The outbreak has affected 38 countries and territories. The disease is predominantly transmitted via mosquitoes, so in order to contain the virus, effective mosquito control measures need to be in place. The world’s biggest health organisations believe the best way to establish these are to open up data, globally.
The World Health Organisation (WHO) declared Zika to be a global health emergency while simultaneously putting out a call to share more data to stem the spread of the virus.
Dr Adam Kucharski, lecturer in infectious disease epidemiology at the London School of Hygiene & Tropical Medicine explained how we can observe the transmission of Zika and why data collection is essential: “Like most infectious diseases, we can rarely observe Zika transmission directly. Instead, we rely on data to give us a glimpse into what is really going on; and without good data, the picture will be very blurry indeed.”
Last month, leading global health bodies including the WHO, Bill and Melinda Gates Foundation, Médecins Sans Frontières, and the US National Institute of Health committed to sharing data and results relevant to the Zika crisis and future public health emergencies as openly as possible.

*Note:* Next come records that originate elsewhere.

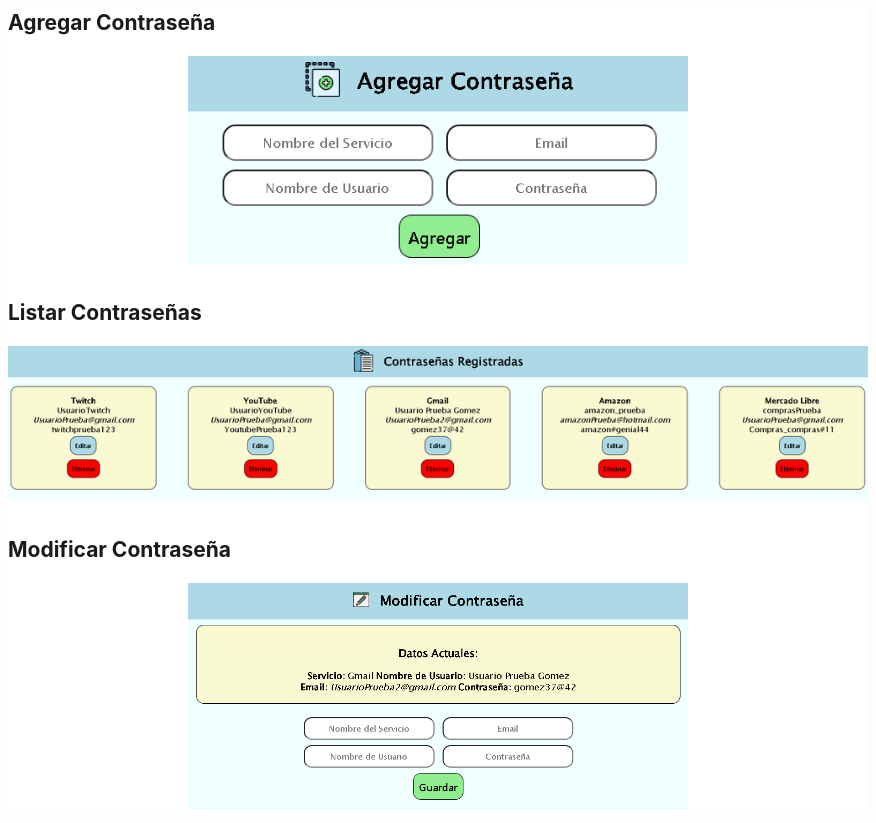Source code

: ## Agregar Contraseña
<p align="center">
  <img src="imagenes_readme/agregar.png" alt="Logo" width="500">
</p>

## Listar Contraseñas
<p align="center">
  <img src="imagenes_readme/lista.png" alt="Logo" width="1000" >
</p>

## Modificar Contraseña
<p align="center">
  <img src="imagenes_readme/modificar.png" alt="Logo" width="500">
</p>

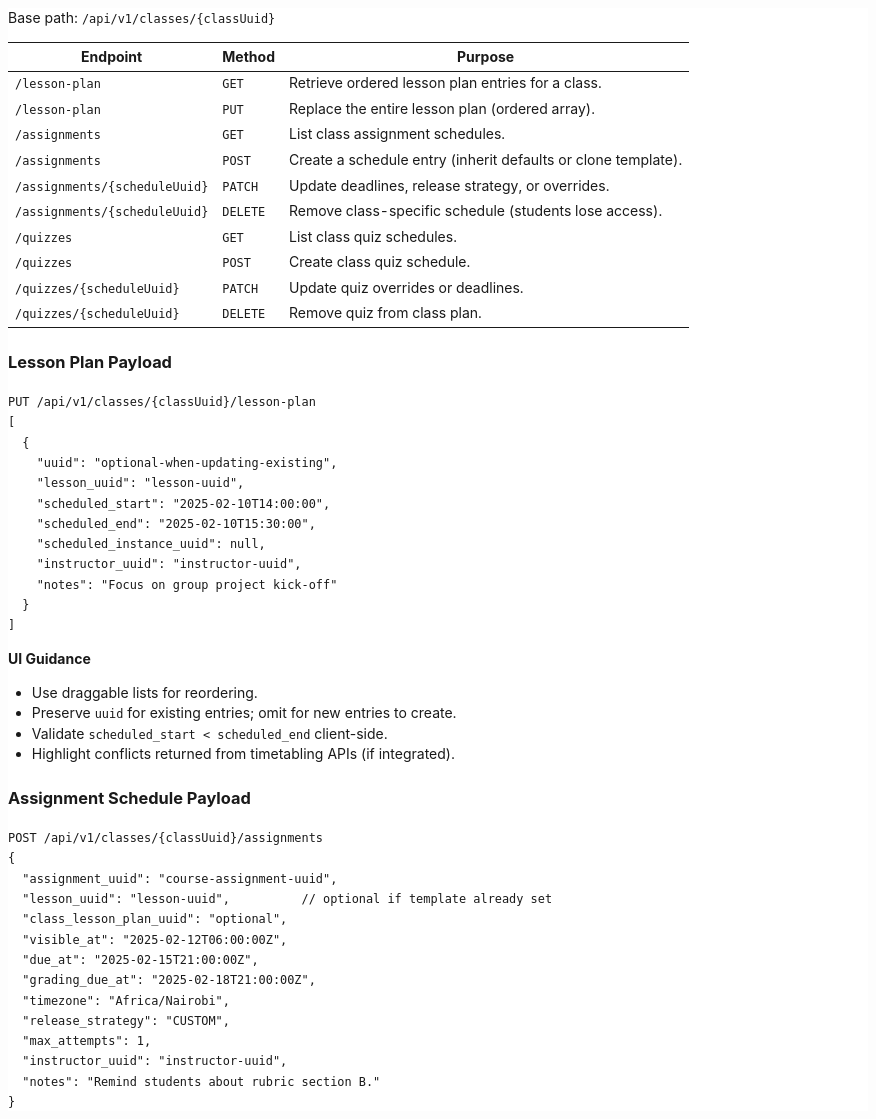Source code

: Base path: `/api/v1/classes/{classUuid}`

| Endpoint | Method | Purpose |
|---|---|---|
| `/lesson-plan` | `GET` | Retrieve ordered lesson plan entries for a class. |
| `/lesson-plan` | `PUT` | Replace the entire lesson plan (ordered array). |
| `/assignments` | `GET` | List class assignment schedules. |
| `/assignments` | `POST` | Create a schedule entry (inherit defaults or clone template). |
| `/assignments/{scheduleUuid}` | `PATCH` | Update deadlines, release strategy, or overrides. |
| `/assignments/{scheduleUuid}` | `DELETE` | Remove class-specific schedule (students lose access). |
| `/quizzes` | `GET` | List class quiz schedules. |
| `/quizzes` | `POST` | Create class quiz schedule. |
| `/quizzes/{scheduleUuid}` | `PATCH` | Update quiz overrides or deadlines. |
| `/quizzes/{scheduleUuid}` | `DELETE` | Remove quiz from class plan. |

### Lesson Plan Payload

```jsonc
PUT /api/v1/classes/{classUuid}/lesson-plan
[
  {
    "uuid": "optional-when-updating-existing",
    "lesson_uuid": "lesson-uuid",
    "scheduled_start": "2025-02-10T14:00:00",
    "scheduled_end": "2025-02-10T15:30:00",
    "scheduled_instance_uuid": null,
    "instructor_uuid": "instructor-uuid",
    "notes": "Focus on group project kick-off"
  }
]
```

**UI Guidance**
- Use draggable lists for reordering.
- Preserve `uuid` for existing entries; omit for new entries to create.
- Validate `scheduled_start < scheduled_end` client-side.
- Highlight conflicts returned from timetabling APIs (if integrated).

### Assignment Schedule Payload

```jsonc
POST /api/v1/classes/{classUuid}/assignments
{
  "assignment_uuid": "course-assignment-uuid",
  "lesson_uuid": "lesson-uuid",          // optional if template already set
  "class_lesson_plan_uuid": "optional",
  "visible_at": "2025-02-12T06:00:00Z",
  "due_at": "2025-02-15T21:00:00Z",
  "grading_due_at": "2025-02-18T21:00:00Z",
  "timezone": "Africa/Nairobi",
  "release_strategy": "CUSTOM",
  "max_attempts": 1,
  "instructor_uuid": "instructor-uuid",
  "notes": "Remind students about rubric section B."
}
```
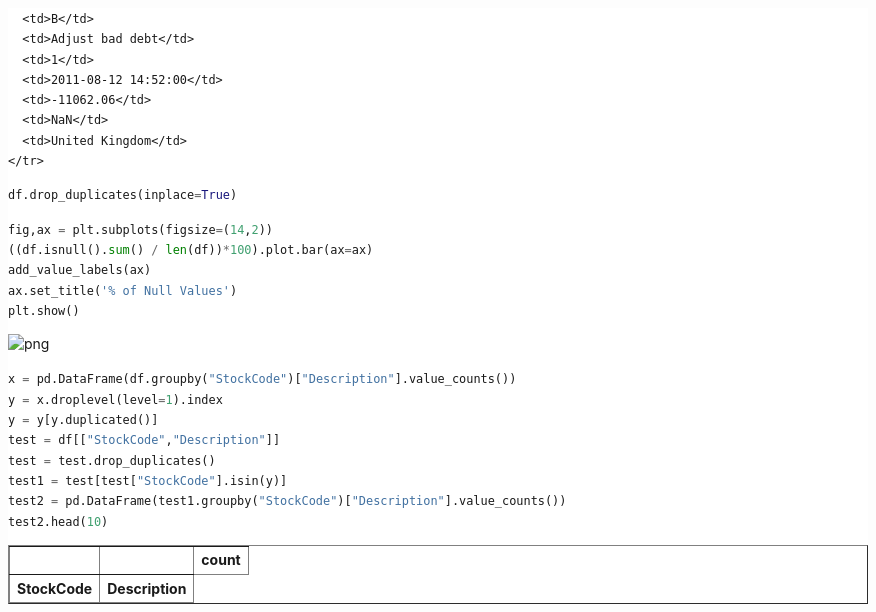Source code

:       <td>B</td>
      <td>Adjust bad debt</td>
      <td>1</td>
      <td>2011-08-12 14:52:00</td>
      <td>-11062.06</td>
      <td>NaN</td>
      <td>United Kingdom</td>
    </tr>
  </tbody>
</table>
</div>




```python
df.drop_duplicates(inplace=True)
```


```python
fig,ax = plt.subplots(figsize=(14,2))
((df.isnull().sum() / len(df))*100).plot.bar(ax=ax)
add_value_labels(ax)
ax.set_title('% of Null Values')
plt.show()
```


    
![png](output_14_0.png)
    



```python
x = pd.DataFrame(df.groupby("StockCode")["Description"].value_counts())
y = x.droplevel(level=1).index
y = y[y.duplicated()]
test = df[["StockCode","Description"]]
test = test.drop_duplicates()
test1 = test[test["StockCode"].isin(y)]
test2 = pd.DataFrame(test1.groupby("StockCode")["Description"].value_counts())
test2.head(10)
```




<div>
<style scoped>
    .dataframe tbody tr th:only-of-type {
        vertical-align: middle;
    }

    .dataframe tbody tr th {
        vertical-align: top;
    }

    .dataframe thead th {
        text-align: right;
    }
</style>
<table border="1" class="dataframe">
  <thead>
    <tr style="text-align: right;">
      <th></th>
      <th></th>
      <th>count</th>
    </tr>
    <tr>
      <th>StockCode</th>
      <th>Description</th>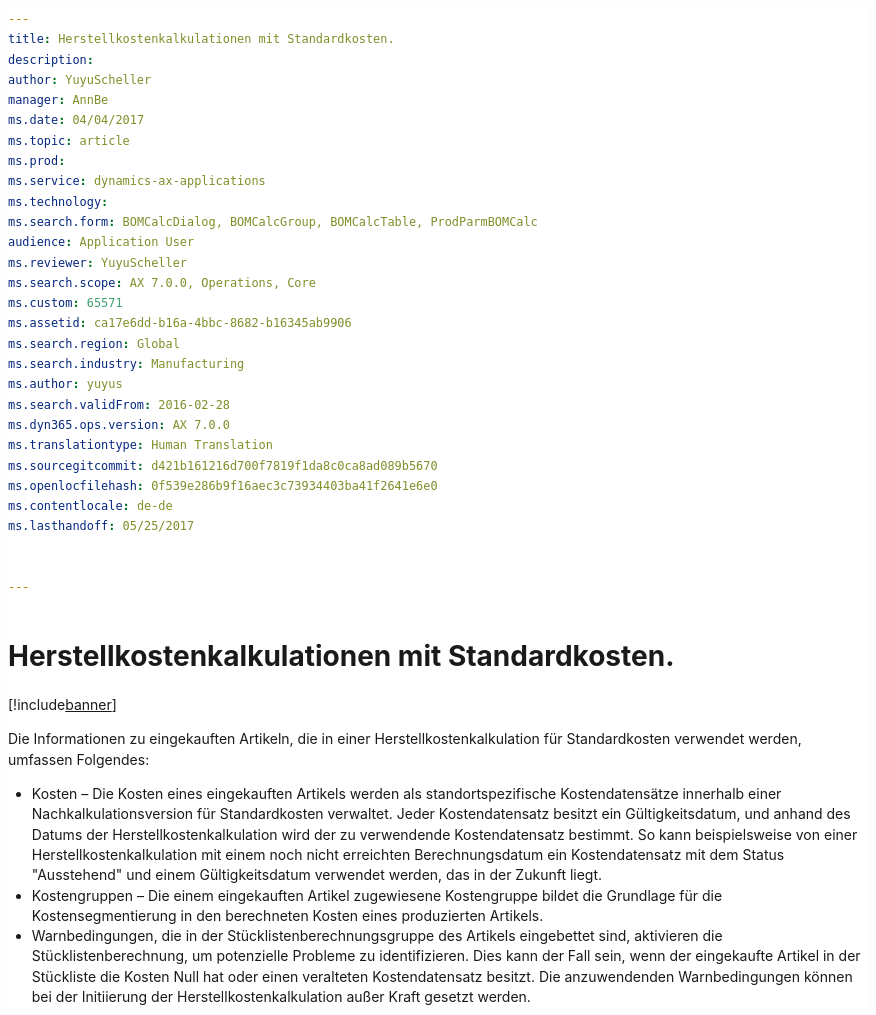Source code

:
 ```yaml
---
title: Herstellkostenkalkulationen mit Standardkosten.
description: 
author: YuyuScheller
manager: AnnBe
ms.date: 04/04/2017
ms.topic: article
ms.prod: 
ms.service: dynamics-ax-applications
ms.technology: 
ms.search.form: BOMCalcDialog, BOMCalcGroup, BOMCalcTable, ProdParmBOMCalc
audience: Application User
ms.reviewer: YuyuScheller
ms.search.scope: AX 7.0.0, Operations, Core
ms.custom: 65571
ms.assetid: ca17e6dd-b16a-4bbc-8682-b16345ab9906
ms.search.region: Global
ms.search.industry: Manufacturing
ms.author: yuyus
ms.search.validFrom: 2016-02-28
ms.dyn365.ops.version: AX 7.0.0
ms.translationtype: Human Translation
ms.sourcegitcommit: d421b161216d700f7819f1da8c0ca8ad089b5670
ms.openlocfilehash: 0f539e286b9f16aec3c73934403ba41f2641e6e0
ms.contentlocale: de-de
ms.lasthandoff: 05/25/2017


---
```


# <a name="bom-calculations-with-standard-costs"></a>Herstellkostenkalkulationen mit Standardkosten.

[!include[banner](../includes/banner.md)]




Die Informationen zu eingekauften Artikeln, die in einer Herstellkostenkalkulation für Standardkosten verwendet werden, umfassen Folgendes:
-   Kosten – Die Kosten eines eingekauften Artikels werden als standortspezifische Kostendatensätze innerhalb einer Nachkalkulationsversion für Standardkosten verwaltet. Jeder Kostendatensatz besitzt ein Gültigkeitsdatum, und anhand des Datums der Herstellkostenkalkulation wird der zu verwendende Kostendatensatz bestimmt. So kann beispielsweise von einer Herstellkostenkalkulation mit einem noch nicht erreichten Berechnungsdatum ein Kostendatensatz mit dem Status "Ausstehend" und einem Gültigkeitsdatum verwendet werden, das in der Zukunft liegt.
-   Kostengruppen – Die einem eingekauften Artikel zugewiesene Kostengruppe bildet die Grundlage für die Kostensegmentierung in den berechneten Kosten eines produzierten Artikels.
-   Warnbedingungen, die in der Stücklistenberechnungsgruppe des Artikels eingebettet sind, aktivieren die Stücklistenberechnung, um potenzielle Probleme zu identifizieren. Dies kann der Fall sein, wenn der eingekaufte Artikel in der Stückliste die Kosten Null hat oder einen veralteten Kostendatensatz besitzt. Die anzuwendenden Warnbedingungen können bei der Initiierung der Herstellkostenkalkulation außer Kraft gesetzt werden.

The WHO described the importance of data sharing as one of the “most salient lessons learned during the Ebola crisis. As the disease spread and the world mobilised to understand the virus and find medical countermeasures and other disease control interventions, much valuable knowledge was lost or action delayed because data was not shared in a timely and open manner”.
During any public health emergency, opening up data is vital, says Dr Ben Goldacre, senior clinical research fellow at the University of Oxford. It’s vital because we need to know about how disease is spread and what is working when it comes to disease prevention:
“Some of these are about infrastructure: we need systems and mechanisms in place to ensure data is shared swiftly. But a lot of it is about culture. Some countries may be reluctant to share data, because they have legitimate concerns about not getting credit for producing it, or being harmed as a result of sharing it.
“Academics and journal editors have also been part of the problem: the results of trials and epidemiological surveys are often not shared during a pandemic, and sometimes not shared at all. There have been recent moves through the WHO to try to speed this up, with positive statements from journals and others, but we’re waiting – optimistically – to see if this generates substantive change.”